From the entries below, extract every line that includes the word "растения".

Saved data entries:
################
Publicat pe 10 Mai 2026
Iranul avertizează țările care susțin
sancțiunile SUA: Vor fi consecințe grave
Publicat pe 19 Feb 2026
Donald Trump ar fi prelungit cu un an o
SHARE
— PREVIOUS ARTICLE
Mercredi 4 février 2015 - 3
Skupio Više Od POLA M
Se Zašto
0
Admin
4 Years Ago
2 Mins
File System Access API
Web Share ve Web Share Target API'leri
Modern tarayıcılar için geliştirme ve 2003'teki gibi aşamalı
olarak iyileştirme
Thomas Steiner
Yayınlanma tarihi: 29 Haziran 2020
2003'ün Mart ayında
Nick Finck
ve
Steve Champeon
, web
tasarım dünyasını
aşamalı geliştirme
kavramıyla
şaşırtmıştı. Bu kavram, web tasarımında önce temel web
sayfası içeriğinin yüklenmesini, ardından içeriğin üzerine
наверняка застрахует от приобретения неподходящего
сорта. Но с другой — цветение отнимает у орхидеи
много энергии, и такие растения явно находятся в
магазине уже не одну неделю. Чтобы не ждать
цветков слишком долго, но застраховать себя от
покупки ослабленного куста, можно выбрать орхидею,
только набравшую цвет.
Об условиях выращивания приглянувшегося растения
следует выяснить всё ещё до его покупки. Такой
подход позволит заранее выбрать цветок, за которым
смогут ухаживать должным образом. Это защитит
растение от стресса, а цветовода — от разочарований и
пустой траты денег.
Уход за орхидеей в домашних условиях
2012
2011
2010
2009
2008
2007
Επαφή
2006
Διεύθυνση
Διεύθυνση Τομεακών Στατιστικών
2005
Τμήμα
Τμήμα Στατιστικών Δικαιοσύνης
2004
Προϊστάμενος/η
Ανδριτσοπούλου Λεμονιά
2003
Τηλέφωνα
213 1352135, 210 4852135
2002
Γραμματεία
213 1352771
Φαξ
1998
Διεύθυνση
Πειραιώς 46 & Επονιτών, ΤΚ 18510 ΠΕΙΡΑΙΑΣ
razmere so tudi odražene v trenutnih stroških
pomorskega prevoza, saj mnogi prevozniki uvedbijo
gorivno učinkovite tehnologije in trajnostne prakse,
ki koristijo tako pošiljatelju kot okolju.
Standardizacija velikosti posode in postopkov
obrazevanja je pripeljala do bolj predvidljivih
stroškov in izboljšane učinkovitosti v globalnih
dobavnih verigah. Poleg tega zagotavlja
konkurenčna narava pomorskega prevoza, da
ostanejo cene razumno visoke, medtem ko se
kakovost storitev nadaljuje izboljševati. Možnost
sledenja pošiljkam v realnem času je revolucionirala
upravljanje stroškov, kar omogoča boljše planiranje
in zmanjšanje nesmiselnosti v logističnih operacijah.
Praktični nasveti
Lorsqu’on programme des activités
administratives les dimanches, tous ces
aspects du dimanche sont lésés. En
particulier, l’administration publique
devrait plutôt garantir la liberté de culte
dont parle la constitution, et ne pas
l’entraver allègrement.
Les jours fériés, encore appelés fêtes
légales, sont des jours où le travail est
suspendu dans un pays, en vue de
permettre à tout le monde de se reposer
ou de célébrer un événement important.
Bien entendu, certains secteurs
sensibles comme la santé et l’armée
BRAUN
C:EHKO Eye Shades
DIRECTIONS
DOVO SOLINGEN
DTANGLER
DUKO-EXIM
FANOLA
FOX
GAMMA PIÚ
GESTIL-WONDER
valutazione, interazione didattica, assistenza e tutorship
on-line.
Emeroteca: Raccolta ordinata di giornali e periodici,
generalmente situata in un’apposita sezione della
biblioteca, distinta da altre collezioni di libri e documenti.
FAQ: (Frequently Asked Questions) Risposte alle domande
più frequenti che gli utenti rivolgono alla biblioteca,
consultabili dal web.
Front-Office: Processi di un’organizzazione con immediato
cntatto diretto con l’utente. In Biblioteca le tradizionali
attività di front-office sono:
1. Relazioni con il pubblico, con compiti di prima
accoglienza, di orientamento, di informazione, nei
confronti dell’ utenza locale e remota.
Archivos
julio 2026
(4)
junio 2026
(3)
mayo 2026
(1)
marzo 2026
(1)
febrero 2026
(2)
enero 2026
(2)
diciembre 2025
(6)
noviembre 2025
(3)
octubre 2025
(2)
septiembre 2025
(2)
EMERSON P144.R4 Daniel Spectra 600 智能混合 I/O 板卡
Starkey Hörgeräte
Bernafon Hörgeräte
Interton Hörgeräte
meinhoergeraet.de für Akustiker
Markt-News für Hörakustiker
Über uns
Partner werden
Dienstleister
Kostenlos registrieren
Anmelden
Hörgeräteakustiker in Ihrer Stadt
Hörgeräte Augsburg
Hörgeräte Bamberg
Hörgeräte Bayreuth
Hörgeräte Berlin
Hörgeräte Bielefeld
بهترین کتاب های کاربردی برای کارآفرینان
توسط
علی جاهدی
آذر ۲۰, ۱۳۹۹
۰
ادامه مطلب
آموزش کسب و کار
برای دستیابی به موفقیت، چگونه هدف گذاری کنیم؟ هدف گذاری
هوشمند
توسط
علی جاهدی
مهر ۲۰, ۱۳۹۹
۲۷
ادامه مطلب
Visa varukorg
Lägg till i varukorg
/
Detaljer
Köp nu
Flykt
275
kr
################
Task output >>
много энергии, и такие растения явно находятся в
Об условиях выращивания приглянувшегося растения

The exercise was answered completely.